Though Cassidy didn’t spend as much time here as he did a place further west called Brown’s Hole where three states meet, giving him three directions to escape the law.
Finding The 'Hole'
One of the first things Gibbons does on his tours is teach visitors how to find the nearly invisible passage.
“So there’s that red wall that has no shadows on it,” Gibbons said, pointing toward the red cliffs. “And then there’s this one that has shadows. You see where it comes together? There’s a triangular shadow.
"And at the top left of that triangle there’s a little white dot.”
It looks insignificant. In reality, it’s a flat, white rock measuring 12 feet by 15 feet.
“We’re about 3 miles away from the hole right now, so as we get closer, that will get bigger,” Gibbons said. “But first, we’re going to stop at the Hole in the Wall Fight site, where I put up a state historical marker, and I’ll tell you how I found that location. That’s going to be some story.”

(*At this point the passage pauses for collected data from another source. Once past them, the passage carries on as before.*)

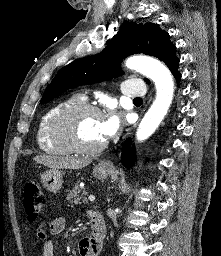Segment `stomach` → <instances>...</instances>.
Masks as SVG:
<instances>
[{
    "mask_svg": "<svg viewBox=\"0 0 221 256\" xmlns=\"http://www.w3.org/2000/svg\"><path fill=\"white\" fill-rule=\"evenodd\" d=\"M114 169L108 167H102L100 165L95 166L93 174L98 179H105L109 174H112ZM41 183L45 189L52 193L60 191L63 183V173L58 169H51L41 175Z\"/></svg>",
    "mask_w": 221,
    "mask_h": 256,
    "instance_id": "obj_1",
    "label": "stomach"
}]
</instances>
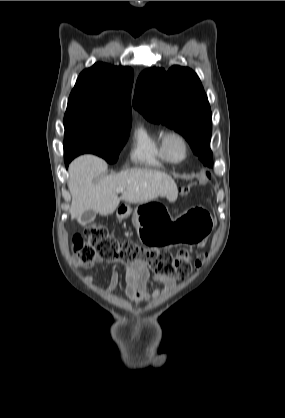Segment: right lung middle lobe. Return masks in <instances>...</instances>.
Segmentation results:
<instances>
[{
  "label": "right lung middle lobe",
  "mask_w": 285,
  "mask_h": 418,
  "mask_svg": "<svg viewBox=\"0 0 285 418\" xmlns=\"http://www.w3.org/2000/svg\"><path fill=\"white\" fill-rule=\"evenodd\" d=\"M64 158L74 159L92 153L115 163L124 146L131 125L119 124L102 118L65 114Z\"/></svg>",
  "instance_id": "obj_1"
}]
</instances>
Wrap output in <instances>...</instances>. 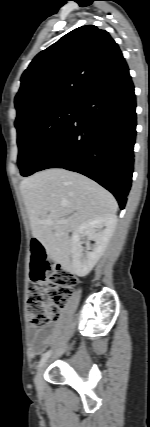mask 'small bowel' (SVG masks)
<instances>
[{"label":"small bowel","instance_id":"obj_1","mask_svg":"<svg viewBox=\"0 0 150 427\" xmlns=\"http://www.w3.org/2000/svg\"><path fill=\"white\" fill-rule=\"evenodd\" d=\"M54 332L53 327L31 328L29 330V349L32 355L41 354L48 346Z\"/></svg>","mask_w":150,"mask_h":427}]
</instances>
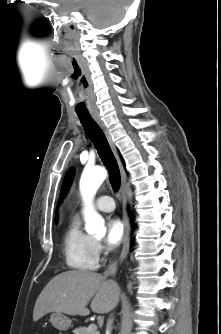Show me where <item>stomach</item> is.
Listing matches in <instances>:
<instances>
[{
  "label": "stomach",
  "mask_w": 221,
  "mask_h": 334,
  "mask_svg": "<svg viewBox=\"0 0 221 334\" xmlns=\"http://www.w3.org/2000/svg\"><path fill=\"white\" fill-rule=\"evenodd\" d=\"M51 324L58 330L66 331L71 327V319L63 313L53 312L50 316Z\"/></svg>",
  "instance_id": "1"
}]
</instances>
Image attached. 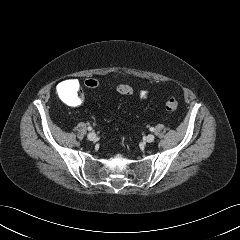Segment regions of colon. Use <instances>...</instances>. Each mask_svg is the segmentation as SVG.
Returning a JSON list of instances; mask_svg holds the SVG:
<instances>
[{"label":"colon","instance_id":"colon-1","mask_svg":"<svg viewBox=\"0 0 240 240\" xmlns=\"http://www.w3.org/2000/svg\"><path fill=\"white\" fill-rule=\"evenodd\" d=\"M85 86L87 88H90V89H95L99 86V81L95 78H88L85 80ZM61 90L62 92H64L65 90H74V85L72 84V82L69 80V81H66L64 82L62 85H61ZM117 91L118 93L122 94V95H130L133 90L132 88L127 85V84H120L117 86ZM147 96V93L142 91L139 93V97L144 99L146 98ZM179 106V102L178 100L175 98V97H168L166 102H165V107L168 111H175Z\"/></svg>","mask_w":240,"mask_h":240}]
</instances>
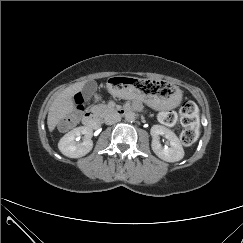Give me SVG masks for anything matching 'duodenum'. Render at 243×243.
Segmentation results:
<instances>
[{
	"label": "duodenum",
	"mask_w": 243,
	"mask_h": 243,
	"mask_svg": "<svg viewBox=\"0 0 243 243\" xmlns=\"http://www.w3.org/2000/svg\"><path fill=\"white\" fill-rule=\"evenodd\" d=\"M130 112V108H109V109H100V110H90L85 113L83 117V123L92 129H96L100 126L101 118L103 115L115 114L118 116H124Z\"/></svg>",
	"instance_id": "1"
}]
</instances>
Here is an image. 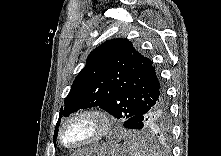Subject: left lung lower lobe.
<instances>
[{
	"mask_svg": "<svg viewBox=\"0 0 221 156\" xmlns=\"http://www.w3.org/2000/svg\"><path fill=\"white\" fill-rule=\"evenodd\" d=\"M123 126L127 129L169 133L171 128L169 99L165 88L160 98L147 110L127 119Z\"/></svg>",
	"mask_w": 221,
	"mask_h": 156,
	"instance_id": "0a47b994",
	"label": "left lung lower lobe"
}]
</instances>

Stories are actually what Gibbons’ Hole in the Wall tours are all about.
They begin the moment his vehicle lurches onto a rugged two-track — less road and more dry riverbed. It’s a ride that jostles the insides in more than one direction at once, even as an untamed and beautiful landscape unfolds.
Gibbons laughs about the roughness of the ride and admits some would question his speed, given the bumpy terrain. But, he adds with a grin, the pace is absolutely necessary.

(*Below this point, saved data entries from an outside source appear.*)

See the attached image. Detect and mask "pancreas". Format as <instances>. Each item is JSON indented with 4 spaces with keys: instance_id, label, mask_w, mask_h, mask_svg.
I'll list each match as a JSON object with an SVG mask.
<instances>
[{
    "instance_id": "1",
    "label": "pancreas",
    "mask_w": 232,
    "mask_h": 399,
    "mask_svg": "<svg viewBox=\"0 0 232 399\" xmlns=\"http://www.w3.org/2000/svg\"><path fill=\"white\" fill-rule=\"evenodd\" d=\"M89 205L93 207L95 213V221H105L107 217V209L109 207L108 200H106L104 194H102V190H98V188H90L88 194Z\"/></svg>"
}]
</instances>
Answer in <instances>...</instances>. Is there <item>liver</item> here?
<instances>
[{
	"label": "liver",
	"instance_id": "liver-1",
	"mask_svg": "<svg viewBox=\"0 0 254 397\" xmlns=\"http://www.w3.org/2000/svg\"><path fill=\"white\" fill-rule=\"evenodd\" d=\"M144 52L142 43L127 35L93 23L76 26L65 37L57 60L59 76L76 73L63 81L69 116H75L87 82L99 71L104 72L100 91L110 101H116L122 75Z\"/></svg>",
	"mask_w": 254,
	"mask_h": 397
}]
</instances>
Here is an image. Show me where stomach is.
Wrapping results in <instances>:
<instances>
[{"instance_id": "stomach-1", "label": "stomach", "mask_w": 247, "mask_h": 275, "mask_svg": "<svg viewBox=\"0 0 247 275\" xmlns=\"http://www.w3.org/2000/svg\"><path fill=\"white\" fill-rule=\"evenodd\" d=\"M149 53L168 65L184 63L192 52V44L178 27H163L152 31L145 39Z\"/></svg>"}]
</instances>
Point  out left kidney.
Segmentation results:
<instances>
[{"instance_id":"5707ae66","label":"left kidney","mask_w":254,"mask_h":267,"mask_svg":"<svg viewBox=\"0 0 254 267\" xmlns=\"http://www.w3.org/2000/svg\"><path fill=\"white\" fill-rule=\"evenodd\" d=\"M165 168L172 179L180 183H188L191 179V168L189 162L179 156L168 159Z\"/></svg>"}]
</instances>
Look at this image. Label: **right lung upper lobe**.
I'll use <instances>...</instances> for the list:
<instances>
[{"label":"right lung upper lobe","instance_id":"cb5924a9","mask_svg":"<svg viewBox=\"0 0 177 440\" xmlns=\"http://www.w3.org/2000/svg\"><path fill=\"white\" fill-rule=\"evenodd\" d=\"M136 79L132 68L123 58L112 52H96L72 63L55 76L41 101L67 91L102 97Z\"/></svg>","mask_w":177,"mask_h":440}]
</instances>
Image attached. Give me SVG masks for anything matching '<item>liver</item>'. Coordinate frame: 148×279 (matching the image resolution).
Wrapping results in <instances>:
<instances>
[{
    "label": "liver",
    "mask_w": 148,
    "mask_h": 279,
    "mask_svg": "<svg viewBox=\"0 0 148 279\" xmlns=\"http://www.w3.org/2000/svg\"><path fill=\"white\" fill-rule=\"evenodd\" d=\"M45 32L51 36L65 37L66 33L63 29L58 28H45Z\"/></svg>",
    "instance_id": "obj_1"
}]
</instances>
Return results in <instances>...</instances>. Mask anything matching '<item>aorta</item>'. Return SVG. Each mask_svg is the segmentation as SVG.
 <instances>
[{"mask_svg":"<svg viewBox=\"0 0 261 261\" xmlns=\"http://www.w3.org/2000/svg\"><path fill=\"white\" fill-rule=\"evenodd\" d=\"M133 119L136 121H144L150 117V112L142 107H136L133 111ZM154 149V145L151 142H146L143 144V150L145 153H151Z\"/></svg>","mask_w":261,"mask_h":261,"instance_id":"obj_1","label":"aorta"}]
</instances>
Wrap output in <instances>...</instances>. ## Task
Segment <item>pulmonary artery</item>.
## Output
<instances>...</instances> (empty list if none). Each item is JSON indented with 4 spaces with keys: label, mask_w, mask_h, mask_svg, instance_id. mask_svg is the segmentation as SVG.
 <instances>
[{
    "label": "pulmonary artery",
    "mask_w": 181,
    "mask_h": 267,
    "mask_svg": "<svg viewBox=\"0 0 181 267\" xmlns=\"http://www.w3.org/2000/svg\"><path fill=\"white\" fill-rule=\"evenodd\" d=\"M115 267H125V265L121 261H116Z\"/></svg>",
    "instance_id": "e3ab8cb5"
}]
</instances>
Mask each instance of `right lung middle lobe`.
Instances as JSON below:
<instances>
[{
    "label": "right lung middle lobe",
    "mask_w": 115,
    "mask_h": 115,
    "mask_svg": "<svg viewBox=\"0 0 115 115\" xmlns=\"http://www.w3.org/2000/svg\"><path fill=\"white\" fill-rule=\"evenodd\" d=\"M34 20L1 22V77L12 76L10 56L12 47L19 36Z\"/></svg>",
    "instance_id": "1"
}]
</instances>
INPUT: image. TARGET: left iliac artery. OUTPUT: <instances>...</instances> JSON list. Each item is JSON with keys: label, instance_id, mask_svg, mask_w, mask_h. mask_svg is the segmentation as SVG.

Even by vehicle, this trip to the Hole in the Wall will take every bit of an entire day, from sunup to sundown. There’s a lot to see and a lot of history to tell, so the truck careens onward without slowing down.
Growing Up With History
Gibbons comes by his love of history naturally. His dad loved it, too.
Growing up, the third-generation Worland native went everywhere with his dad, who owned an implement dealership. To help pass the time, Gibbons’ dad would tell him all kinds of interesting historical tales.
By the time he was 16, Gibbons had heard so much about the Fetterman massacre, for example, he was timing his entire school day by it on its 100th anniversary.
“I didn’t get anything done in school that day,” Gibbons said with a chuckle. “I stared at the clock and I was thinking, ‘OK, right now Fetterman is doing this. Right now Crazy Horse is doing this.’ I mean, I was just mesmerized.”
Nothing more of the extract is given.